++++ Information given
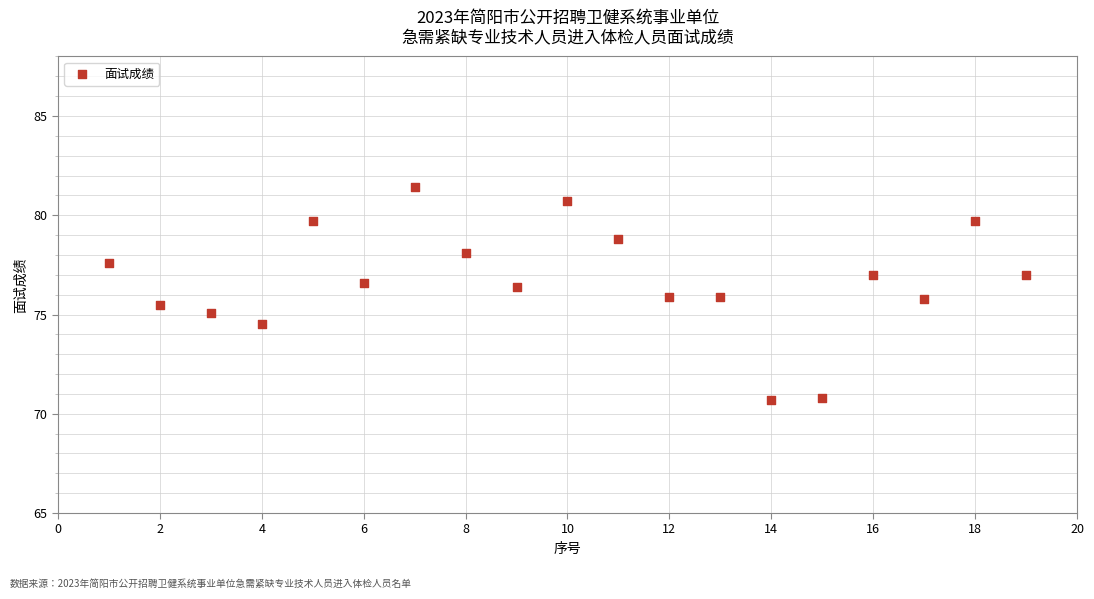

What is the range of Y values (max minus min)?

10.7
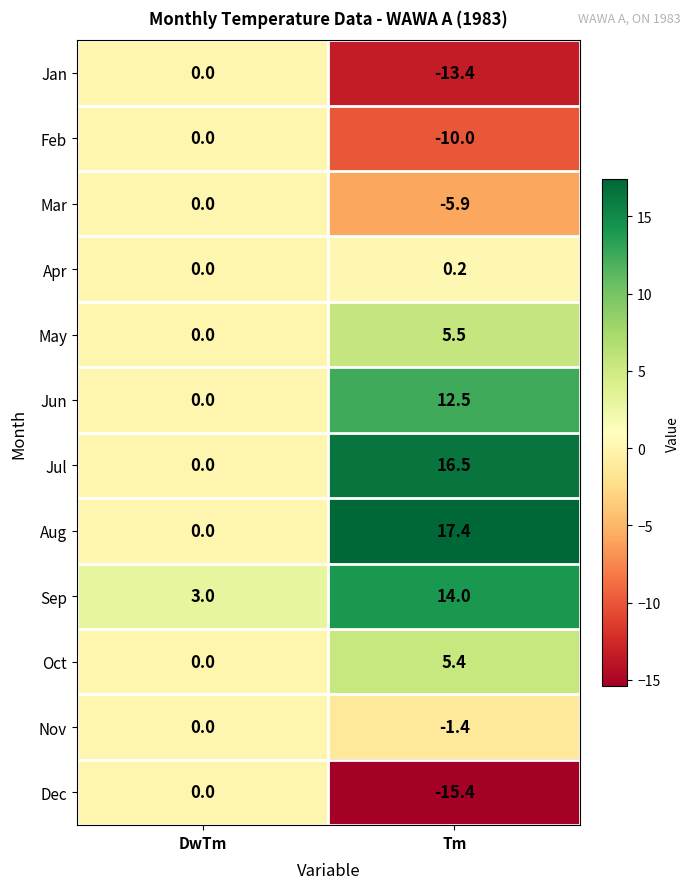

What is the difference between the maximum and minimum values in the Jul series?

16.5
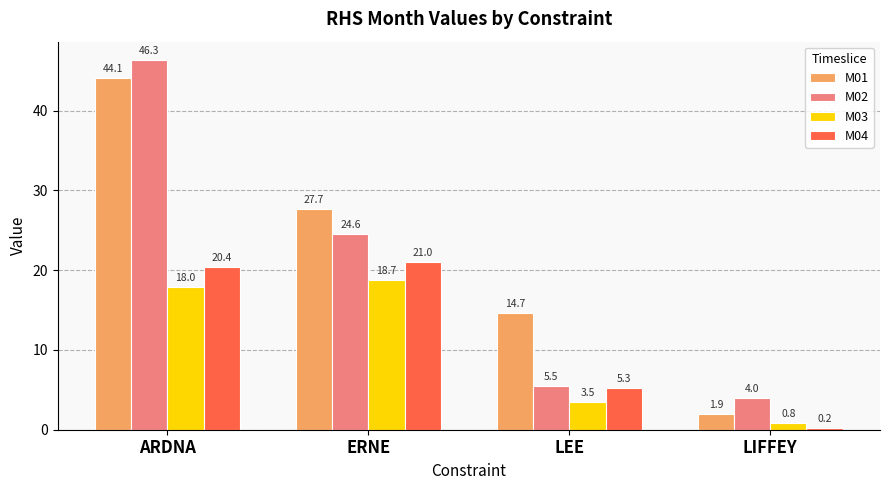

Which series has the widest spread of values?

M02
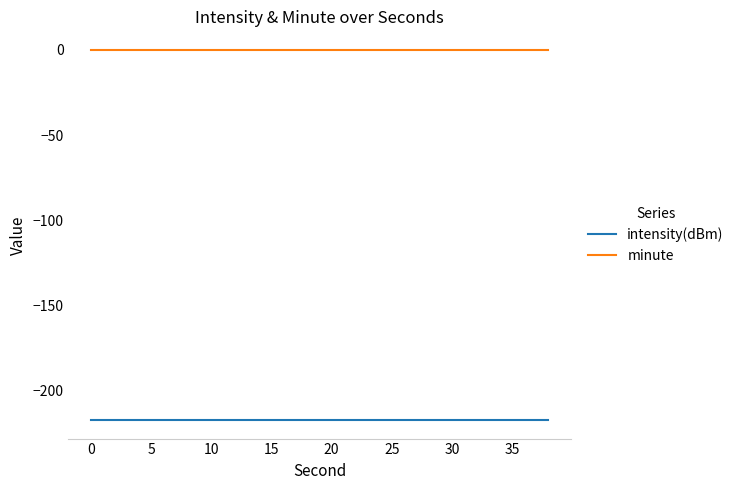

True or false: intensity(dBm) and minute intersect in this chart.

False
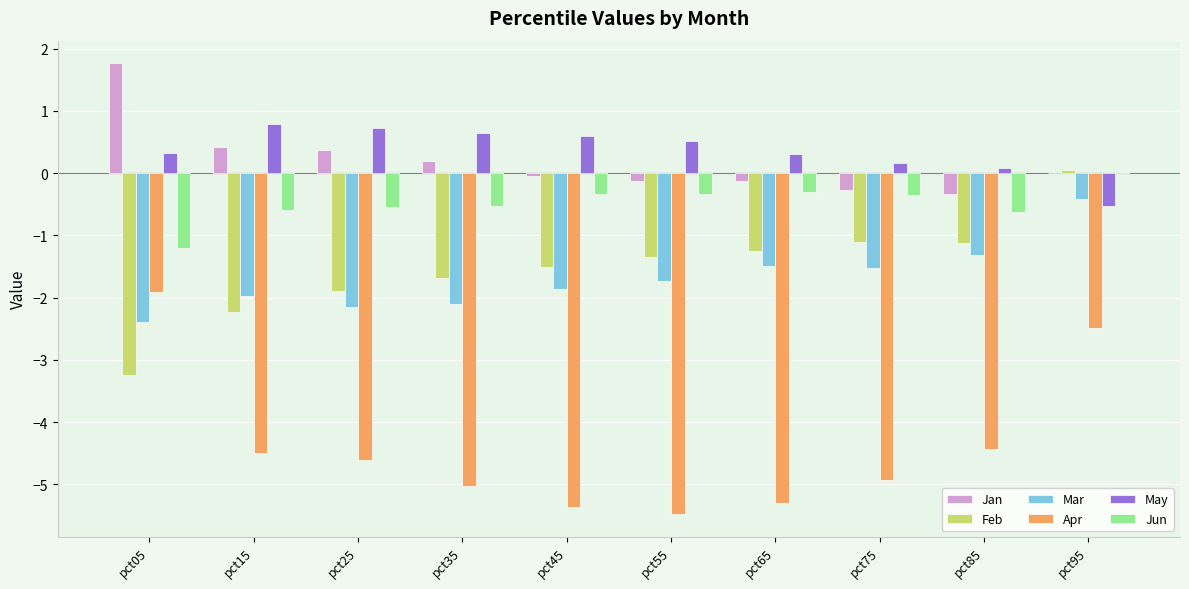

What is the spread (max minus min) of values at pct85?

4.5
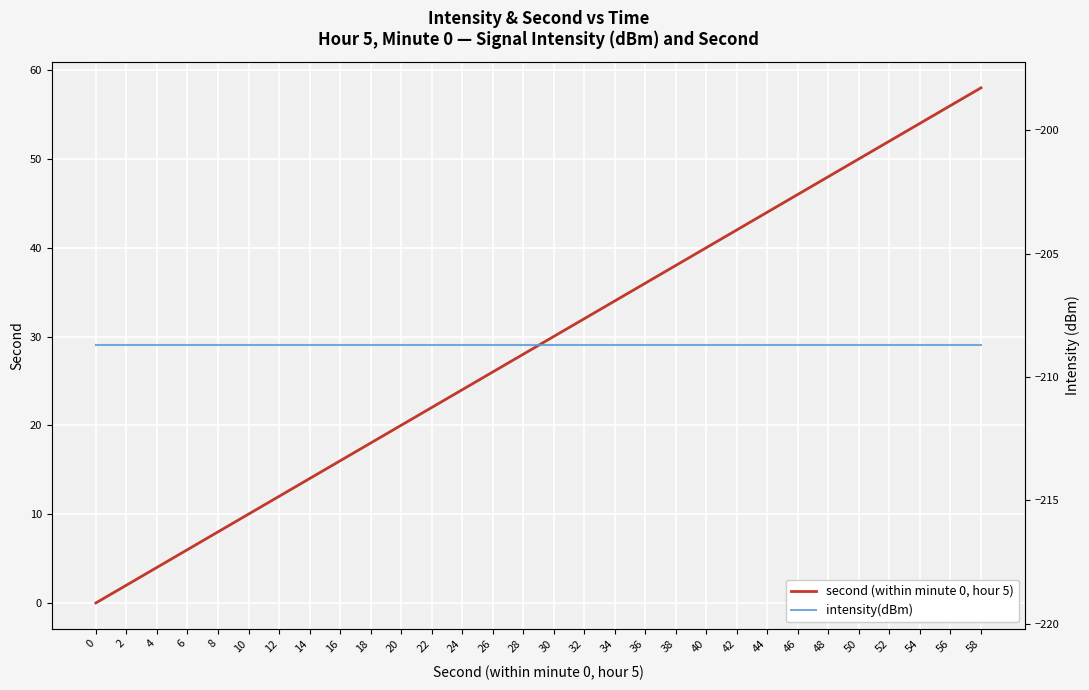

True or false: second (within minute 0, hour 5) and intensity(dBm) intersect in this chart.

False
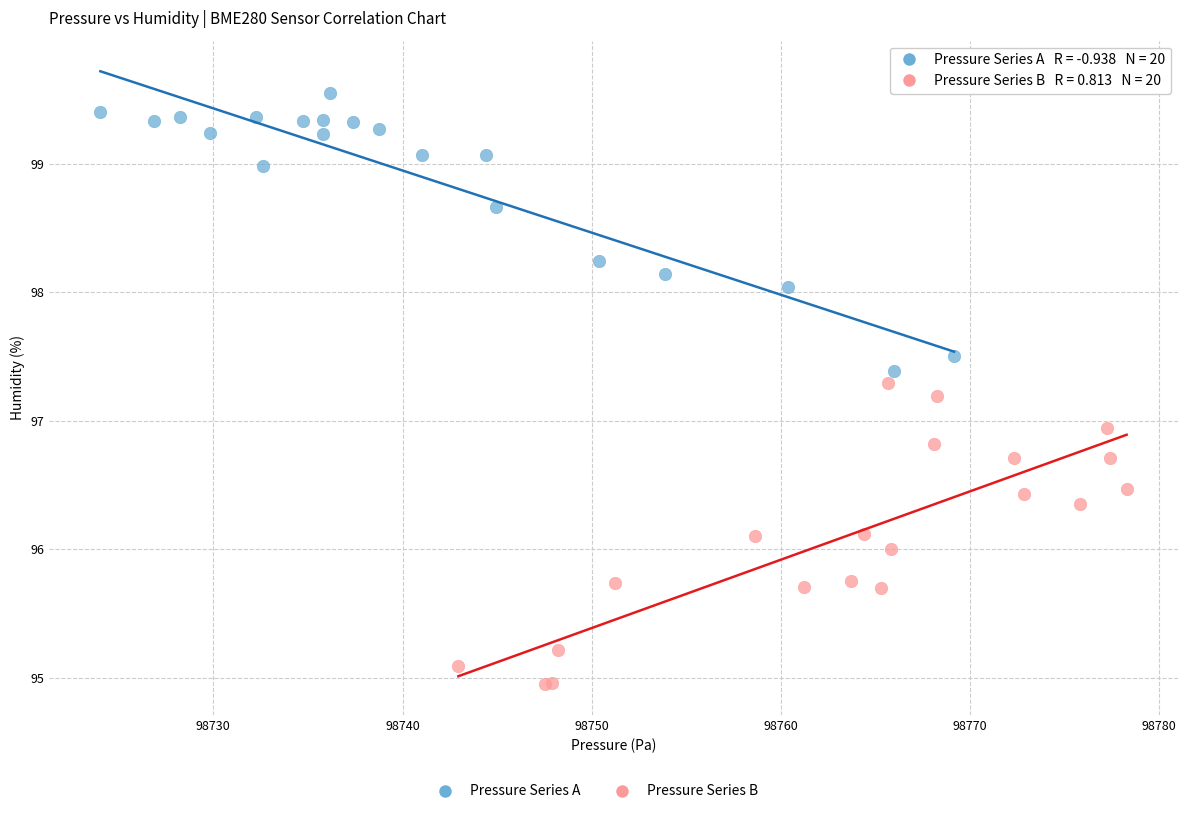

Which series reaches the maximum Y coordinate?

Pressure Series A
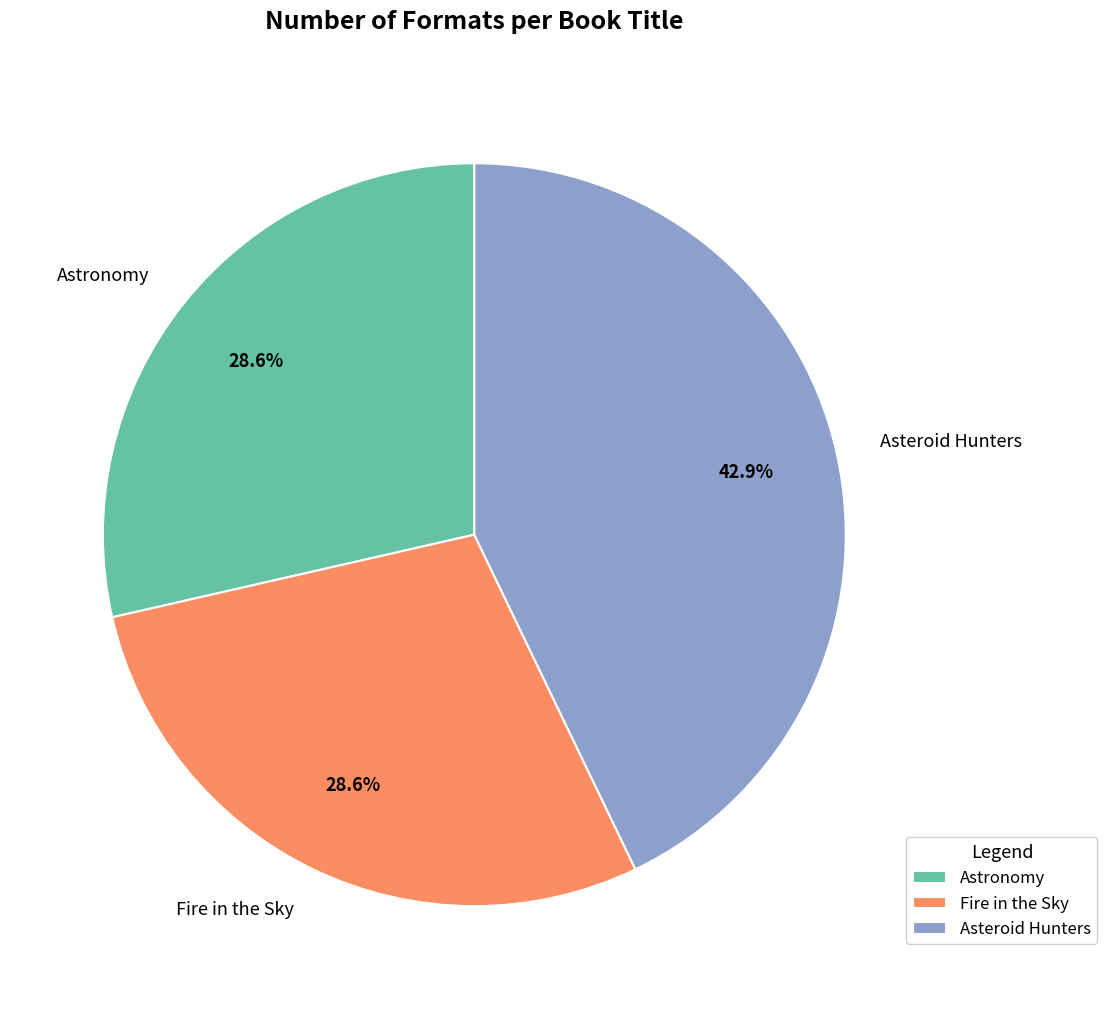

To the nearest percent, what percentage of the pie is Astronomy?

29%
++++++++
▶ **Problem statement**
Format the lines above as a Markdown table with a Row column numbering each line and a Text column holding it. Skip blank lines, and leave out the pictures.

▶ **Task response**
| Row | Text |
|---|---|
| 1 | What is the range of Y values (max minus min)? |
| 2 | 10.7 |
| 3 | What is the difference between the maximum and minimum values in the Jul series? |
| 4 | 16.5 |
| 5 | Which series has the widest spread of values? |
| 6 | M02 |
| 7 | True or false: intensity(dBm) and minute intersect in this chart. |
| 8 | False |
| 9 | What is the spread (max minus min) of values at pct85? |
| 10 | 4.5 |
| 11 | True or false: second (within minute 0, hour 5) and intensity(dBm) intersect in this chart. |
| 12 | False |
| 13 | Which series reaches the maximum Y coordinate? |
| 14 | Pressure Series A |
| 15 | To the nearest percent, what percentage of the pie is Astronomy? |
| 16 | 29% |